[Infowarrior] - The Arrival of the Internet to Israel: The Local Diffusion of a Global Technology

Richard Forno rforno at infowarrior.org
Sun Feb 15 20:25:39 UTC 2009


The Arrival of the Internet to Israel: The Local Diffusion of a Global  
Technology

http://www.sociothink.com/

Abstract:
http://www.sociothink.com/abstract.html

Full PDF:
http://www.sociothink.com/

This subject matter of this study is the first decade of Internet  
connectivity in Israel. This study looks into the infrastructure, the  
physicality, the bureaucracy, and institutional aspects of the  
Internet. It is about the struggles between the various actors  
involved in bringing the Internet to Israel and other relevant actors,  
and decisions that were made by the state and non-governmental  
organizations, such as the Inter-University Computing Center, as part  
of that process. It is not about the things that people were doing  
with the Internet, or the meanings that the general public attributed  
to it. Rather, it focuses on the nitty-gritty of the arrival of the  
Internet to Israel and its diffusion around the country: which  
connections were made? When? What problems were involved? It also  
investigates the social, political, and cultural background against  
which the Internet can be seen to be spreading throughout the country:  
what kind of regime did Israel have in the mid-80s? And in the  
mid-90s? How might these changes be related to the introduction of the  
Internet-not in the sense that one caused the other, but in terms of  
the broader processes of change that characterized Israel during those  
years, such as globalization and liberalization?

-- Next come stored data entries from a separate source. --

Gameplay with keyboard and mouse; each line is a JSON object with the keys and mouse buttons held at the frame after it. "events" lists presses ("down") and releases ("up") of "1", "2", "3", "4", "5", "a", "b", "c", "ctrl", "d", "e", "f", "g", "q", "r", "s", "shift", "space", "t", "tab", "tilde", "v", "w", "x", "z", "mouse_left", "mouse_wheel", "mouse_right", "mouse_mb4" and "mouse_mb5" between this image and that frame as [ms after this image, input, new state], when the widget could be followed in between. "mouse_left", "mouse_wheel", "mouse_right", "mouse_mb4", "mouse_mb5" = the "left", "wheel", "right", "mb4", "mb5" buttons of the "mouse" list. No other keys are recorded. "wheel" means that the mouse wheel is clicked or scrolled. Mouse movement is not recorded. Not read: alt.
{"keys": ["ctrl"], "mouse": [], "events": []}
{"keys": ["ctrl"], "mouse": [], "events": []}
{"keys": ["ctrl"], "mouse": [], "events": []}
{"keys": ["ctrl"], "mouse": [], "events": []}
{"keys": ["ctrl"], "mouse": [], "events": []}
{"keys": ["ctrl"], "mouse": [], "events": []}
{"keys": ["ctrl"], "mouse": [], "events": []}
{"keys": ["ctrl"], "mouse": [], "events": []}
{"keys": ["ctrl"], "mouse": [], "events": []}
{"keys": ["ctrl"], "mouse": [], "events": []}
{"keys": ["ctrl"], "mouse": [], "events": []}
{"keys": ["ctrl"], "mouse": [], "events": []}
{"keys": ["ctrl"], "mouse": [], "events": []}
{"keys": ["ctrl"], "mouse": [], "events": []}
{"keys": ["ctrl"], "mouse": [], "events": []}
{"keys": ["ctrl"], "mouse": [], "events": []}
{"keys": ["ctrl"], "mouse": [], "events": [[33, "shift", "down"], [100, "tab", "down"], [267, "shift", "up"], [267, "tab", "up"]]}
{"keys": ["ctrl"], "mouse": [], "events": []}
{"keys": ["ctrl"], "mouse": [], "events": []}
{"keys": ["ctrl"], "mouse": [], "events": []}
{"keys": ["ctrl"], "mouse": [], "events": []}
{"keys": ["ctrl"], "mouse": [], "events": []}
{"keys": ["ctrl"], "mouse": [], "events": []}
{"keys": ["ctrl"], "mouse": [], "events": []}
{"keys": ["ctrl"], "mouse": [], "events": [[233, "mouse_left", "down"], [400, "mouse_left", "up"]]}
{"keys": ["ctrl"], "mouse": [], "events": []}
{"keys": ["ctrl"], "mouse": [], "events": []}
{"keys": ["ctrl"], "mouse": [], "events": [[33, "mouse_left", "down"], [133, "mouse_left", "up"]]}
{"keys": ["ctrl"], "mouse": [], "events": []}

This study focuses on the technology of the Internet: on the cables  
and wires that carry the Internet around the world; on the legal and  
administrative processes that are called into play as the Internet  
reaches a new country. Thus, while not driven by a new social  
phenomenon such as Internet dating or the uses of social networking  
sites, this study nonetheless sheds light on the social contexts in  
which the processes described in the course of this dissertation are  
embedded. By not taking the technology for granted, this study shows  
that the infrastructure behind the Internet is also a social  
phenomenon with a political economy, no less than the social and  
cultural forms that are based on that infrastructure.